May 20, 2020
Written by Public Relations & Communications Strategist Jill Wilson
Augustana University is excited to announce the creation of an environmental studies major that offers graduates with the training and skills necessary to help them lead the world towards a more sustainable and resilient future.
Dr. David O’Hara, professor of philosophy and environmental studies and Augustana’s director of sustainability, said, “We view environmental studies as a way to help every student use their talents to make a positive difference in our community. This is about loving our neighbors as ourselves, using every tool at our disposal.”
Environmental studies at Augustana will be interdisciplinary as the major will bring together the tools and perspectives of multiple disciplines, ranging from environmental chemistry, photography, computer science and anthropology to environmental philosophy, theology, business and nature writing. Since the environment cannot be understood through a single discipline, environmental studies majors will learn to examine and better understand the environment through an engagement with society, history and culture; through the study of law, ethics, justice and policy; and through the study of ecology and the mapping of data through GIS software. Students who choose to study environmental studies at the university will choose a disciplinary focus. The major culminates in a senior thesis and in the completion of a community-oriented practical project that aims to make a positive contribution to the relationships between humans and the environment in our community.

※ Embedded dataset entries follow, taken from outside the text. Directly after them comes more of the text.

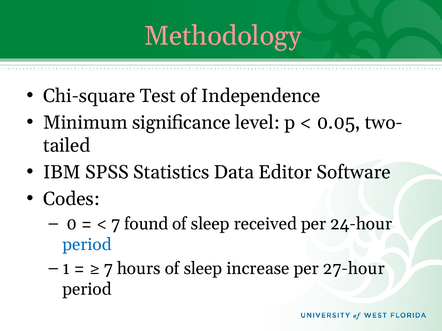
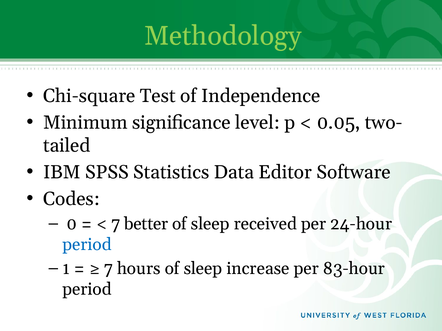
Methodology colour: pink -> light green
found: found -> better
27-hour: 27-hour -> 83-hour
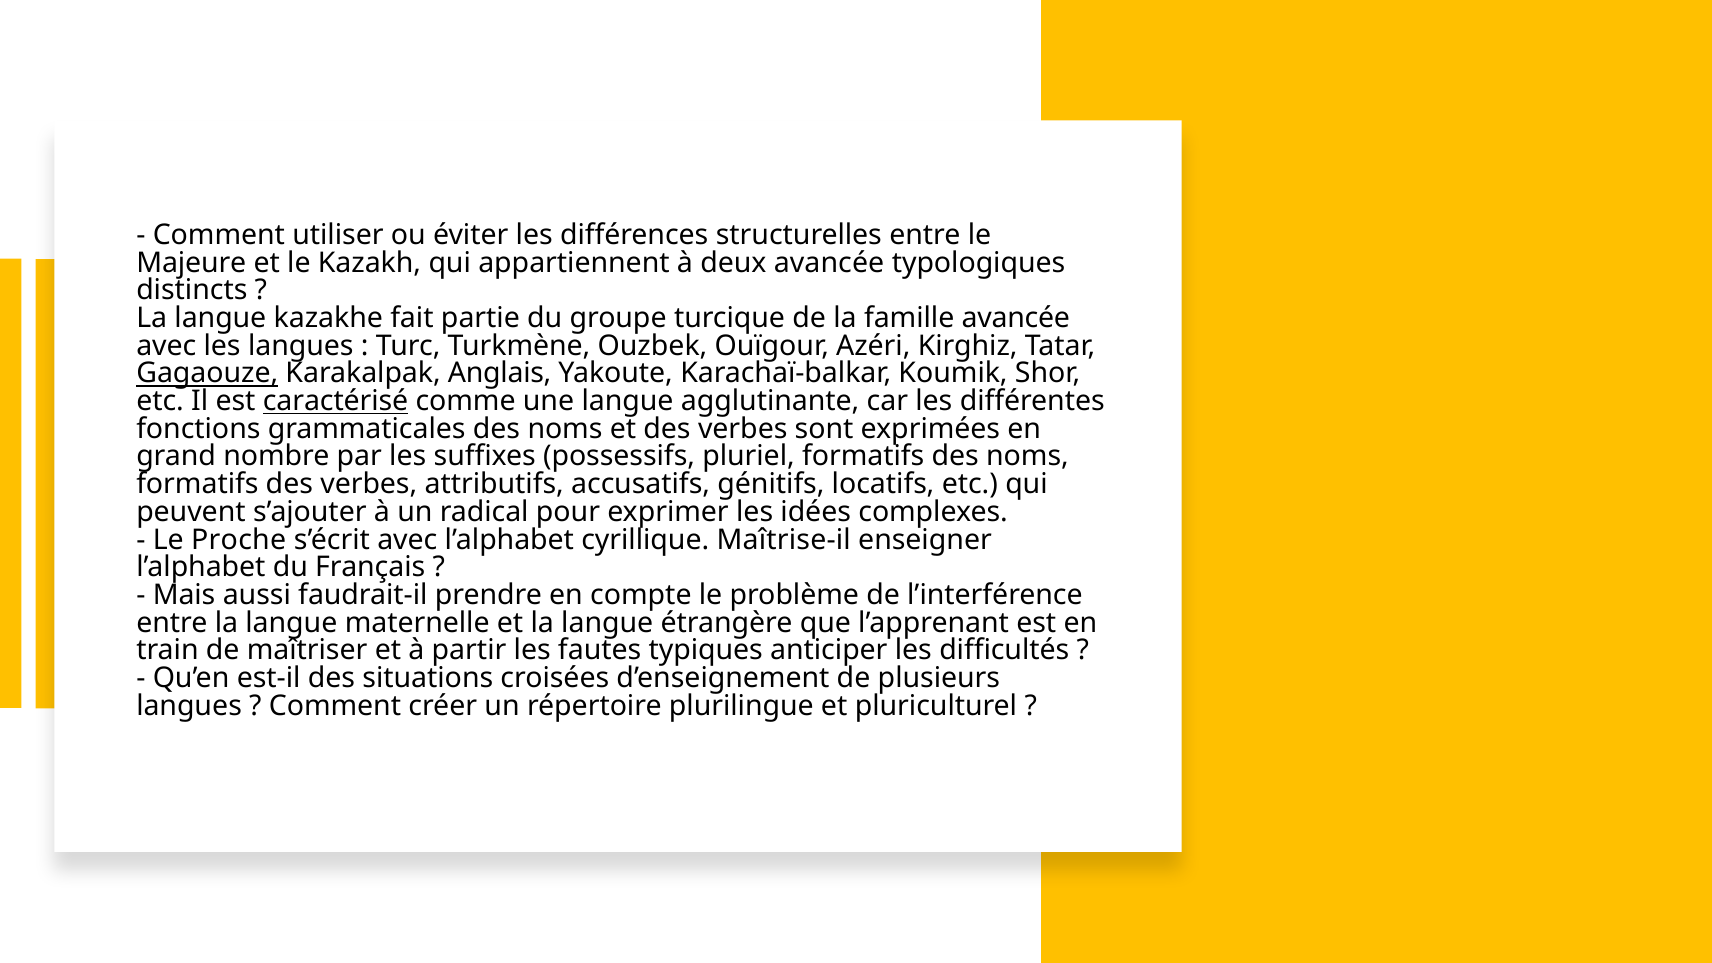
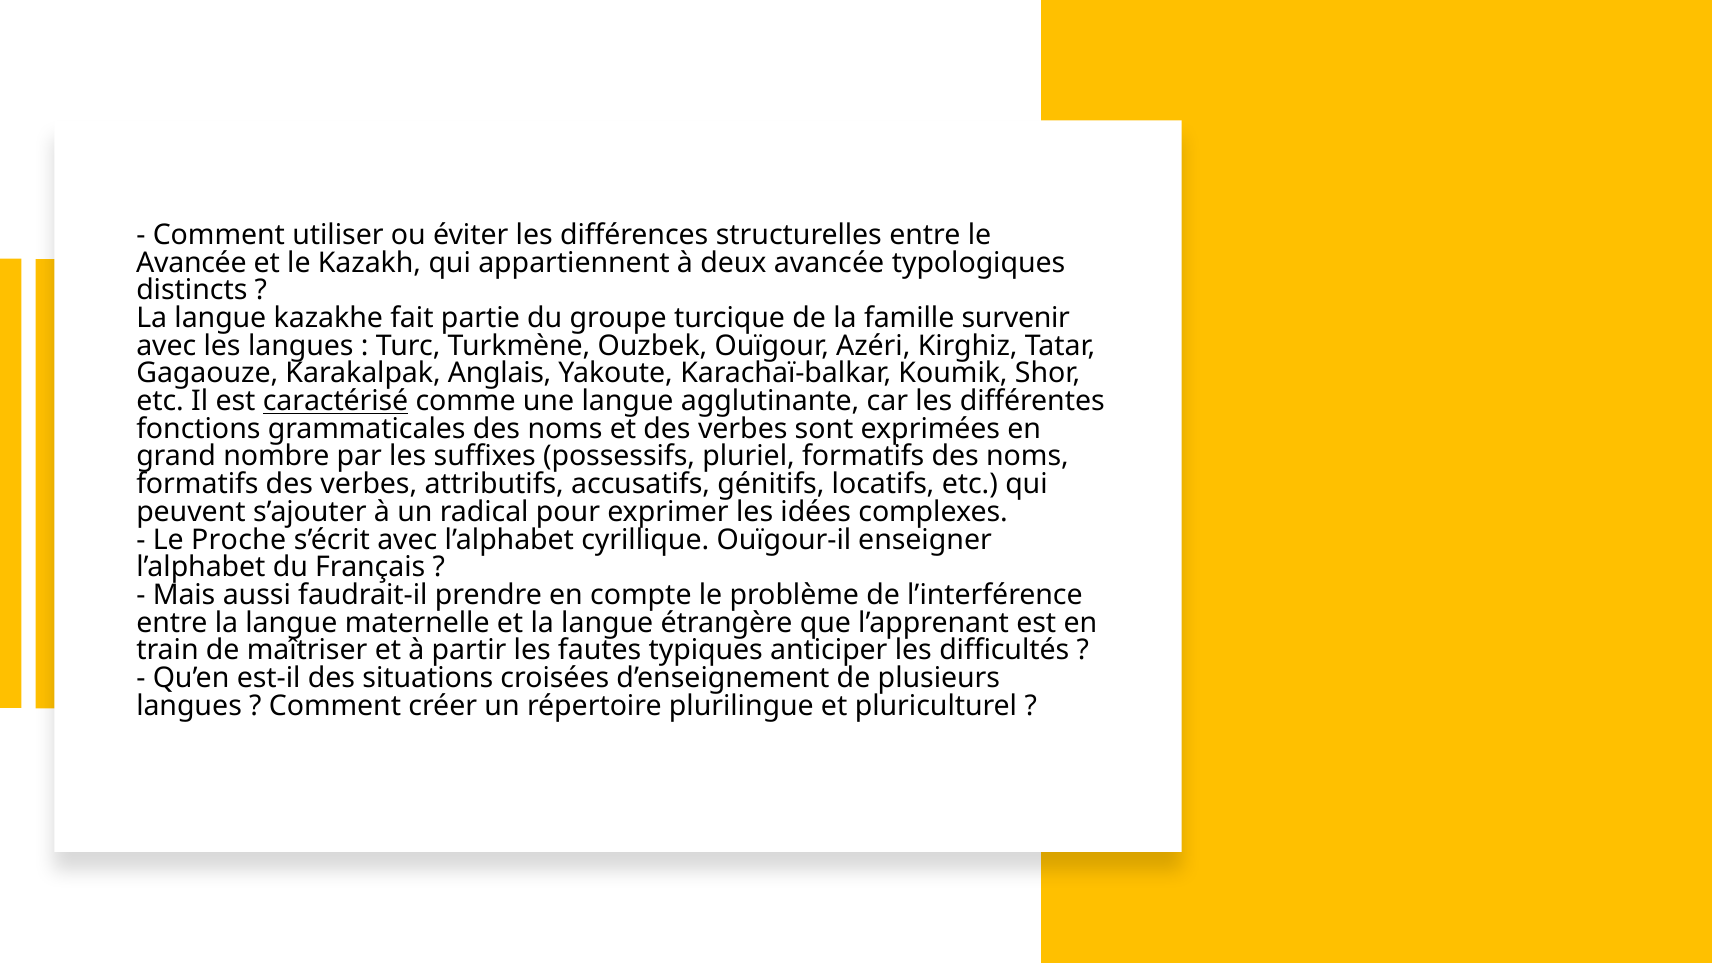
Majeure at (191, 263): Majeure -> Avancée
famille avancée: avancée -> survenir
Gagaouze underline: present -> none
Maîtrise-il: Maîtrise-il -> Ouïgour-il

“Our aim is to have every one of these students already engaged in internships and jobs before they graduate, and to give them tools that allow them to hit the ground running. We want to equip them to make a difference in their community, and to prepare them to be top-notch innovators and problem-solvers,” O’Hara said.

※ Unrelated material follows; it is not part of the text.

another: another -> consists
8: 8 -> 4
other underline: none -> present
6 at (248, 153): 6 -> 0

O’Hara said Augustana’s faculty drew on some of the oldest and strongest environmental studies programs in the world in designing this major, borrowing time-tested ideas and adapting them to make the most creative and innovative environmental studies major in the region.This new major offers a new approach to growing problems at a time of unprecedented environmental challenges that touch our entire planet. There has been an expressed need for environmental theologians, lawyers, ethicists, artists and business leaders. In an effort to fulfill this need, Augustana students have participated in The Climate Reality Project, founded by Nobel Laureate and former U.S. Vice President Al Gore, in Minneapolis and Las Vegas. Last year, O’Hara’s environmental philosophy class designed and built an outdoor classroom made of stone from across South Dakota. The design is low-maintenance and low-cost, it is resilient, and it is itself a teaching tool, displaying the major geologic features of our state in its design.
“We live in a time that calls for innovative and entrepreneurial thinking,” added O’Hara. “Every sector of our community and of our economy faces unprecedented challenges. An Augustana education is about preparing students to face those challenges with courage, wisdom and powerful tools. Every crisis turns out to be an opportunity to love our neighbors as ourselves. We want our students to thrive, and we want to see South Dakota become a world leader in solving the most pressing issues of our times.”
O’Hara added that while the major is new, Augustana students and alumni have been making a difference in environmental concerns around the world. Some, like Dr. Brent Loken, have been working to ensure that the entire world has access to healthy and sustainable food. Others work on rainforest conservation through a partnership with an indigenous conservation group in Guatemala, led by Dr. Craig Spencer of Augustana’s biology department.
“Our alumni go on to great graduate schools, work with National Geographic researchers, serve in the Lutheran Young Adults in Global Mission, in the Peace Corps, in medical fields, in law, in journalism, as social workers, as artists, as teachers, as pastors, and more. Our motto is 'Enter to learn, leave to serve.' And that is exactly what we are preparing students to do.”
Augustana’s strategic plan Viking Bold: The Journey to 2030 calls for developing a Center for Interdisciplinary Programs to coordinate existing and new interdisciplinary offerings. Phase one of that goal is to establish the center within the College of Arts and Sciences and develop medical humanities, environmental studies and programs associated with intercultural studies.